Esas ideas ofrecieron a los funcionarios de campaña una teoría de los flujos de información, pero no proporcionaron una guía sobre cómo asignar los recursos de la campaña para ganar el Colegio Electoral. Suponiendo que Obama tenía datos y análisis a nivel del suelo superiores, la campaña de Romney trató de aprovechar la estrategia de sus rivales para dar forma a la suya propia; si los demócratas pensaban que un estado o un mercado de medios era competitivo, tal vez eso fuera evidencia de que los republicanos también deberían pensar lo mismo. Éramos necesariamente reactivos, porque estábamos armando el avión cuando despegaba, dice Lundry. Tenían una ventaja enorme sobre nosotros.
El departamento político de Romney comenzó a realizar reuniones periódicas para analizar en qué parte del país la campaña de Obama estaba concentrando recursos como dólares publicitarios y el tiempo del presidente. El objetivo era tratar de adivinar los cálculos detrás de esas decisiones. En esencia, fue la forma en que Bing de Microsoft se acercó a Google: tratar de realizar ingeniería inversa en el código del líder del mercado mediante el estudio de la salida visible. Observamos a dónde va el presidente, dijo Dan Centinello, el subdirector político de Romney que supervisó las reuniones, durante el verano.
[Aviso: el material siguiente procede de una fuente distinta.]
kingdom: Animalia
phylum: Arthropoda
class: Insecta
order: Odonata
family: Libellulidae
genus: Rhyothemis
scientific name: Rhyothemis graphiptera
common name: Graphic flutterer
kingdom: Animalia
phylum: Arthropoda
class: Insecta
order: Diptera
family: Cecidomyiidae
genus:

La estrategia de compra de medios de Obama resultó particularmente difícil de descifrar. A principios de septiembre, como parte de su revisión estándar, Lundry notó que la semana después de la convención demócrata, Obama había transmitido 68 anuncios en Dothan, Alabama, una ciudad cerca de la frontera con Florida. Dothan era uno de los mercados de medios más pequeños del país y Alabama uno de los estados republicanos más seguros. A pesar de que el área era conocida por los compradores de publicidad como uno de los lugares donde el mercado de los medios cruza las fronteras estatales, las estaciones de televisión de Dothan solo llegaron a unos 9,000 votantes de Florida, y alrededor de 7,000 de ellos habían votado por John McCain en 2008. Este es un problema difícil. es el principal mercado de los medios republicanos, dice Lundry. Es increíblemente pequeño. Pero estaban publicitando allí.
Los asesores de Romney podrían haberse formado una teoría sobre el entorno mediático más amplio, pero lo que sea que esté enviando a Obama a buscar una pequeña bolsa de votos está más allá de su medida. Podríamos decir, dice McGoldrick, que había algo en los algoritmos que les decía qué ejecutar.